The government is also tackling crime through non-legislative measures, including, for example, the national anti-drug strategy launched in 2010, which has invested $588.8 million in three areas: prevention, treatment and enforcement, the last of which includes the reforms now proposed in part 2 of Bill C-10.

Second, the national crime prevention strategy is currently providing $45 million per year through the crime prevention action fund, the northern aboriginal crime prevention fund, the youth gang prevention fund and the security infrastructure program.

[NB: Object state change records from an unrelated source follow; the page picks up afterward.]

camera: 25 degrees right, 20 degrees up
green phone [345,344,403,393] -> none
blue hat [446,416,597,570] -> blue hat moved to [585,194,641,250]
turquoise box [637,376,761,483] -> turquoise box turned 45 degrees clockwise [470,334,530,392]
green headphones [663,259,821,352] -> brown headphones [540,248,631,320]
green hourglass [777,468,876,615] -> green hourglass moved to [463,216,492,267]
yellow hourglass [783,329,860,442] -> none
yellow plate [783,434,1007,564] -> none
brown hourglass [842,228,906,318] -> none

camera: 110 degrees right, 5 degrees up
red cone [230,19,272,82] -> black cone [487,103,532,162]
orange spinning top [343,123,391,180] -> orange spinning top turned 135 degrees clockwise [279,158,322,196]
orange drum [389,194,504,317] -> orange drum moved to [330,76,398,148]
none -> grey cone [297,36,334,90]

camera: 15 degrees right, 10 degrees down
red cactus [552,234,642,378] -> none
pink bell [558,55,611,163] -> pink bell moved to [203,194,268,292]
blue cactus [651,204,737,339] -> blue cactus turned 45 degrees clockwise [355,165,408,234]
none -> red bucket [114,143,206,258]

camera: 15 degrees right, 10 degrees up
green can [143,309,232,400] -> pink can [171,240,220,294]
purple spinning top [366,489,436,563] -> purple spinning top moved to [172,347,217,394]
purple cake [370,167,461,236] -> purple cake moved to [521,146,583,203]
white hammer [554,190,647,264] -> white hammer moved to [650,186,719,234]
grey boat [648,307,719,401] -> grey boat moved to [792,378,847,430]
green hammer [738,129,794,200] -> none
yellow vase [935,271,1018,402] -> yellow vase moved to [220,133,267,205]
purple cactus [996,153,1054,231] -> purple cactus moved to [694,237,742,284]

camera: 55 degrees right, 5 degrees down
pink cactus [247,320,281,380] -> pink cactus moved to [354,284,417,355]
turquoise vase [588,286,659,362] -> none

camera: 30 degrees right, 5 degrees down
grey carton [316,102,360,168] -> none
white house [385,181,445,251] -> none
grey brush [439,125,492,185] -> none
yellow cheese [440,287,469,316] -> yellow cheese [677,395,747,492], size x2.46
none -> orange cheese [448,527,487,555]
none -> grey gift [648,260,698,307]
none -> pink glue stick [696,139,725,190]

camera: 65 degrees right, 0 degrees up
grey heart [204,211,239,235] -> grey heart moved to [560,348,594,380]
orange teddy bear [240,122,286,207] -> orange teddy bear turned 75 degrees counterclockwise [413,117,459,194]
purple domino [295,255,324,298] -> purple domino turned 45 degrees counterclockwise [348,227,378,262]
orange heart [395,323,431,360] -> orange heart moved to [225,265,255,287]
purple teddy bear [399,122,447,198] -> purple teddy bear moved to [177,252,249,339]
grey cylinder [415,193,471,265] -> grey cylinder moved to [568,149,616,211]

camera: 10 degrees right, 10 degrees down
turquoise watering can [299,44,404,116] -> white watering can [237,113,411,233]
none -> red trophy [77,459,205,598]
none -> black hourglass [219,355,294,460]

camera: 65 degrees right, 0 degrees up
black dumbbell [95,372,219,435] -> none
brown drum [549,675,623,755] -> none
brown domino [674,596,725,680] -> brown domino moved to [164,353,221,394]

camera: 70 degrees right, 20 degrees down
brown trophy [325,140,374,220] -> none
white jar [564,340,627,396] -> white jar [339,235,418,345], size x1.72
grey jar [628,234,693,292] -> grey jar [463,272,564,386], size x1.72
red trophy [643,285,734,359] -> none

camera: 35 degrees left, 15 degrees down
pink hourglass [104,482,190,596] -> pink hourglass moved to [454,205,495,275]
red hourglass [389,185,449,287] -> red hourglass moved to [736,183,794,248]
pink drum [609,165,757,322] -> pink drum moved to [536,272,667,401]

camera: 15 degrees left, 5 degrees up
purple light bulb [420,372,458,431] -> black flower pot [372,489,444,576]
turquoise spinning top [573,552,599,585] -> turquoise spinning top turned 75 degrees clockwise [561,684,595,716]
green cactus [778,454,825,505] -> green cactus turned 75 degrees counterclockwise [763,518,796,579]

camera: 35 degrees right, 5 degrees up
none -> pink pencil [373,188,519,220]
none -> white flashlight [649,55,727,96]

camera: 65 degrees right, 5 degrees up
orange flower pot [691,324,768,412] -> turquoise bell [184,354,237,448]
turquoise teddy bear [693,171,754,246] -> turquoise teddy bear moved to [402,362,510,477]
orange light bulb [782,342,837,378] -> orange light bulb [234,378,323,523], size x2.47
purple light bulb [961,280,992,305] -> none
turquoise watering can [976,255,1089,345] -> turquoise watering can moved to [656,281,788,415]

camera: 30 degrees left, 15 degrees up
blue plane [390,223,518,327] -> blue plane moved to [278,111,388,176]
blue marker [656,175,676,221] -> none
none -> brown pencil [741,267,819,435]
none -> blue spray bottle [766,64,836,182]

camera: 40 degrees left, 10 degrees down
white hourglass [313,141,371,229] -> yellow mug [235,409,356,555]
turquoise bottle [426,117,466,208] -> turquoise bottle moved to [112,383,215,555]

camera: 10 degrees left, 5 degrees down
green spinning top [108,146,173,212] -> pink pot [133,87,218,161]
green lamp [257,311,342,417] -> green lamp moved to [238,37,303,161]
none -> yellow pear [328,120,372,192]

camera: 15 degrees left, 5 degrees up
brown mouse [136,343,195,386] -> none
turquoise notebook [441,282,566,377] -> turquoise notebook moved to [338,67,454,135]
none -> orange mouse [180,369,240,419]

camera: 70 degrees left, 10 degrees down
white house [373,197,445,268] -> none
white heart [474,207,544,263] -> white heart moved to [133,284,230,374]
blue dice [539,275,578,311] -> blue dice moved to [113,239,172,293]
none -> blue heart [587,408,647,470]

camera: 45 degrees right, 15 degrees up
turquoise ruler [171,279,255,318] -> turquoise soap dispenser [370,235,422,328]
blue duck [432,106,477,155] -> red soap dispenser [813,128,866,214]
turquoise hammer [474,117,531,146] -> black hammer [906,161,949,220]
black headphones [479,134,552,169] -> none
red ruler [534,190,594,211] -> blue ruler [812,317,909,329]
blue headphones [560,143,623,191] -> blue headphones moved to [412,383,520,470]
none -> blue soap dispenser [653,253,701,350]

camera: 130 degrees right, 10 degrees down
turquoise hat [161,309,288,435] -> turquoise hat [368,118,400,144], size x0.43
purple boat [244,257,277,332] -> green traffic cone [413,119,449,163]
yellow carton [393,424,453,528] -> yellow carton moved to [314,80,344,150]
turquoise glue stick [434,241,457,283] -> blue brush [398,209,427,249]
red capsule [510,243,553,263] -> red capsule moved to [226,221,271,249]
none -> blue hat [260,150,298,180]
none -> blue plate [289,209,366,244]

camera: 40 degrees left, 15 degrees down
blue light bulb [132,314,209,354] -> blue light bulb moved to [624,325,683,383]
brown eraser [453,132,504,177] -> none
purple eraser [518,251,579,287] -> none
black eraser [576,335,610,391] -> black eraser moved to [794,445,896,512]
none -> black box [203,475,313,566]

Third, the national strategy to protect children from sexual exploitation on the Internet is currently providing $71 million over five years, that includes supporting the RCMP's National Child Exploitation Coordination Centre and providing law enforcement with better tools and resources to address Internet-based child sexual exploitation. It also supports the operation of cybertip.ca, the national 24/7 tip line for reporting online child sexual exploitation. That is being funded by the Centre for Child Protection that houses cybertip.ca and that carries out public education and awareness on these three issues.

I think we can all agree that the issues covered by Bill C-10 are serious issues. Bill C-10 provides a commensurate but tailored response to these issues that builds on existing legislative and non-legislative responses.

It is time for the opposition to listen to the needs of Canadians from coast to coast, to stop their fear-mongering, read the bill and understand what it really would do. It is time to act together to support Bill C-10 and to make Canada's streets safer.